In questi versetti nei quali viene riassunto il destino e la storia del popolo d'Israele, il riferimento al poco prosaico danaro sembra un dettaglio irrilevante, se non addirittura fuori luogo.

Quattro secoli più tardi, prima di uscire di gran fretta dall'Egitto, Moshè Rabbenu comandò al popolo d'Israele di “prendere dagli egiziani oggetti d'argento, d'oro e vestiti. [ ] E svuotarono l'Egitto.” (Shemot / Esodo 12; 34-36). La profezia viene dunque rispettata.

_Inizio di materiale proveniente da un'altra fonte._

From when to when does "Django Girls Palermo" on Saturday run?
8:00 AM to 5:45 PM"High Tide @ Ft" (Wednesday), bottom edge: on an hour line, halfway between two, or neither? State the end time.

Ma cosa rappresenta questo “prelievo”? Senza dubbio si tratta del rimborso legittimo di 116 anni di schiavitù e sfruttamento non pagati (di cui gli ultimi 86 di dura oppressione). Ed è stato anche un modo molto efficace per attirare gli egiziani a rincorrere il popolo d'Israele per riprendersi indietro i “propri” schiavi e le “proprie” richezze. E finire così con l'annegare nel Mar Rosso, come previsto dalla profezia data ad Avraham Avinu (“e giudicherò il popolo che li opprimerà”).

Queste spiegazioni non rispondono però alla nostra domanda iniziale: nella profezia di Avraham Avinu, nella quale in poche parole viene encapsulata la sublime storia del popolo d'Israele, perchè menzionare anche il “vil danaro”?

Come tutti i beni, anche i soldi possono essere utilizzati sia in modo positivo che negativo. Ma a differenza degli altri beni, i soldi hanno un fascino particolare: gli uomini sembrano ossessionati dall'ammassare denaro senza un fine ulteriore al denaro stesso.

Il midrash dice infatti che “chi ha cento monete d'oro, ne vuole duecento” (Midrash Kohelet Rabbà 1, 34). E Shlomo Ha-Melech (Re Salomone) spiega la ragione di tale comportamento: “chi ama i soldi, non è soddisfatto dai soldi” (Kohelet / Ecclesiaste 5, 9).

Il midrash, riferendosi al versetto del Kohelet, compara in modo sorprendente i soldi alla Torà e alle mitzvot, anche se nella scala materiale-spirituale essi stanno agli antipodi l'uno dell'altro (Rashi in loco e Vaikrà 22, 1-2). Come si spiega questo paragone?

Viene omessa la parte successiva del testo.